Nous avons été absolument ravis de découvrir que le service de dispersion des graines était tout aussi efficace sur l’ensemble du gradient d’expansion ! Cela signifie que la dispersion des graines est tout aussi efficace dans les fronts de population en progression (faible densité de genévrier) que dans les forêts matures (forte densité de genévrier). De plus, comme nous l’avions soupçonné, les frugivores choisissaient sélectivement certains microhabitats où la pluie de graines était plus dense, comme les pins pour se percher et les genévriers pour se nourrir.
Comme nous le savions grâce à des études antérieures, l’assemblage d’animaux qui se dispersaient Juniperus phoenicea les graines étaient fonctionnellement très diverses. Cet assemblage était fortement dominé par le principal disperseur, la grive musicienne (Grive philomélos), mais était également composé de mammifères généralistes et de plusieurs espèces d’oiseaux de taille moyenne et petite. Cependant, ce que nous ignorions jusqu’à présent, c’est l’énorme potentiel de ces espèces à ajouter constamment de nouvelles descendances maternelles à la pluie de graines. Autrement dit, grâce à leur comportement généralisé, se nourrissant d’une multitude d’arbres différents et dispersant leurs graines dans des microhabitats préférés, les frugivores ont généré une pluie de graines riche et maternellement diversifiée tout au long du gradient.

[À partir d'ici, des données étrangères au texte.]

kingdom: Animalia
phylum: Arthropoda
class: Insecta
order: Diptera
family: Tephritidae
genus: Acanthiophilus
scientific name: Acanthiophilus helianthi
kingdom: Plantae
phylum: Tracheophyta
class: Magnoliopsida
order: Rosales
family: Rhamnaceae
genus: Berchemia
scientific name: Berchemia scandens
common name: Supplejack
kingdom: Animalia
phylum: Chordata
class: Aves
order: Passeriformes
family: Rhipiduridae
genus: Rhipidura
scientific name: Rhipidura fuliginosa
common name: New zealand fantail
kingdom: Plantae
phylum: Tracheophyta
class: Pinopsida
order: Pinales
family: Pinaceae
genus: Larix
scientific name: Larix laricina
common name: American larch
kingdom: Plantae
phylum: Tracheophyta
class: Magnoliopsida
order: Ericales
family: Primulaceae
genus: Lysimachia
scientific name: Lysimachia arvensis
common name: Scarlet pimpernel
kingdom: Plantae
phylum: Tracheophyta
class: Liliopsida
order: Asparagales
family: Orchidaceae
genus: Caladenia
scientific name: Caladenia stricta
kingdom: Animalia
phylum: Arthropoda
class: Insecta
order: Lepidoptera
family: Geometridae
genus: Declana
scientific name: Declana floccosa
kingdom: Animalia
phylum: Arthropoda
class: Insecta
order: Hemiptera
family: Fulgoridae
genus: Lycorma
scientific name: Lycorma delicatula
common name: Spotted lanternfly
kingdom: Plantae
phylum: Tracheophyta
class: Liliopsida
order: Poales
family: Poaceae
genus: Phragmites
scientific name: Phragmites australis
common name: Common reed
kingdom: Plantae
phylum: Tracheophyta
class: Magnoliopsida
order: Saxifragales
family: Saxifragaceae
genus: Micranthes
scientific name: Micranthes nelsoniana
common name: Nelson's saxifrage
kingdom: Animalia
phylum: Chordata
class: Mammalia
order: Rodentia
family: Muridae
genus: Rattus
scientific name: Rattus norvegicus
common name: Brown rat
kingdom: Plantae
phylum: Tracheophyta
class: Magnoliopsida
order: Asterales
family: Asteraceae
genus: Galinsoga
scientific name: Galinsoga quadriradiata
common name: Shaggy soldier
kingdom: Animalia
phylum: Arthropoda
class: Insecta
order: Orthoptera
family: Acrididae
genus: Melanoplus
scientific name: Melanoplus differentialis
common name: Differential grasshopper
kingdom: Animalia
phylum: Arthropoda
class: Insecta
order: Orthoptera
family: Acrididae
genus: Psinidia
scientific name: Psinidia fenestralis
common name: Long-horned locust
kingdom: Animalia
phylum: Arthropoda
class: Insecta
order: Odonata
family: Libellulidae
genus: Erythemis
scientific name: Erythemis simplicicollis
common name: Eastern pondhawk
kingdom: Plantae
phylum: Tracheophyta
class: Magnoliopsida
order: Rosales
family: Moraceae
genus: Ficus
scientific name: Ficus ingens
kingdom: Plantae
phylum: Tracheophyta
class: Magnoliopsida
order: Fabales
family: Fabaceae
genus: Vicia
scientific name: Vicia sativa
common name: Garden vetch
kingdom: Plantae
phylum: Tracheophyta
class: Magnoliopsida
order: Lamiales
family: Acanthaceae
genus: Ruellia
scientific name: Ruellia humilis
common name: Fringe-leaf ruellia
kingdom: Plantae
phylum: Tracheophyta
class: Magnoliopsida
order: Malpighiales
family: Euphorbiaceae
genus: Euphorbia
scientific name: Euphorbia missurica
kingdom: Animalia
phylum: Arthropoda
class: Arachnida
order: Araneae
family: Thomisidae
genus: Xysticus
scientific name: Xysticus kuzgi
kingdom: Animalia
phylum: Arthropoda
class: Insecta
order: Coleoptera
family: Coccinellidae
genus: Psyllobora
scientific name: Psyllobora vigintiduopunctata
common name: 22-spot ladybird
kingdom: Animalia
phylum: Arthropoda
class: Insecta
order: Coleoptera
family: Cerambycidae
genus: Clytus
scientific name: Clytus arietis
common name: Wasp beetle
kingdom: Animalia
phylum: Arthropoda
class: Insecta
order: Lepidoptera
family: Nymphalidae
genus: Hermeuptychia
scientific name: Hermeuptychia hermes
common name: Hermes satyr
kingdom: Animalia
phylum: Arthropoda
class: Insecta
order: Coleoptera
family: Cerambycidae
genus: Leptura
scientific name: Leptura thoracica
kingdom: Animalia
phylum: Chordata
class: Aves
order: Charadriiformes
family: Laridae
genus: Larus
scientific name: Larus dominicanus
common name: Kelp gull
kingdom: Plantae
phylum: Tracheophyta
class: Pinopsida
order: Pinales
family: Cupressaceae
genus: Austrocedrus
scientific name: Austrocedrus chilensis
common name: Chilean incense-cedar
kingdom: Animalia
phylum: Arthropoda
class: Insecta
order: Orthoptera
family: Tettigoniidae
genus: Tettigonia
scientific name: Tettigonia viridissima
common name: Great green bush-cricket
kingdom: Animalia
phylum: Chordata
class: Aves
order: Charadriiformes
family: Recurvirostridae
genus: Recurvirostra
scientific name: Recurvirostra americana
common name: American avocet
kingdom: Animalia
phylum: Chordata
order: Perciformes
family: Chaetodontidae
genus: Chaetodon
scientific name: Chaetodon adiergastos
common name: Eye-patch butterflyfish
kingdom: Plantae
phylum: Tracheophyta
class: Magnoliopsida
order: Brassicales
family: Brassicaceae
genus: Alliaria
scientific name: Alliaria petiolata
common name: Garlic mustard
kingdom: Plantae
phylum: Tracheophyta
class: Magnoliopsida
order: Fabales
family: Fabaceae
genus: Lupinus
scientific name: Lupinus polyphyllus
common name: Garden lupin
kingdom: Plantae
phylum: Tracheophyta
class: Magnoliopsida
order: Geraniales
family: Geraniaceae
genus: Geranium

Grâce à l’application et à la combinaison de techniques moléculaires pour l’étude des mutualismes plantes-animaux, notre étude révèle le grand potentiel des frugivores pour favoriser l’expansion des populations en assurant la diversité des pluies de graines et, par conséquent, des futures forêts. De plus, nos résultats soulignent l’importance des approches et stratégies de conservation axées sur la préservation et la protection des interactions plantes-animaux qui soutiennent les processus naturels de colonisation.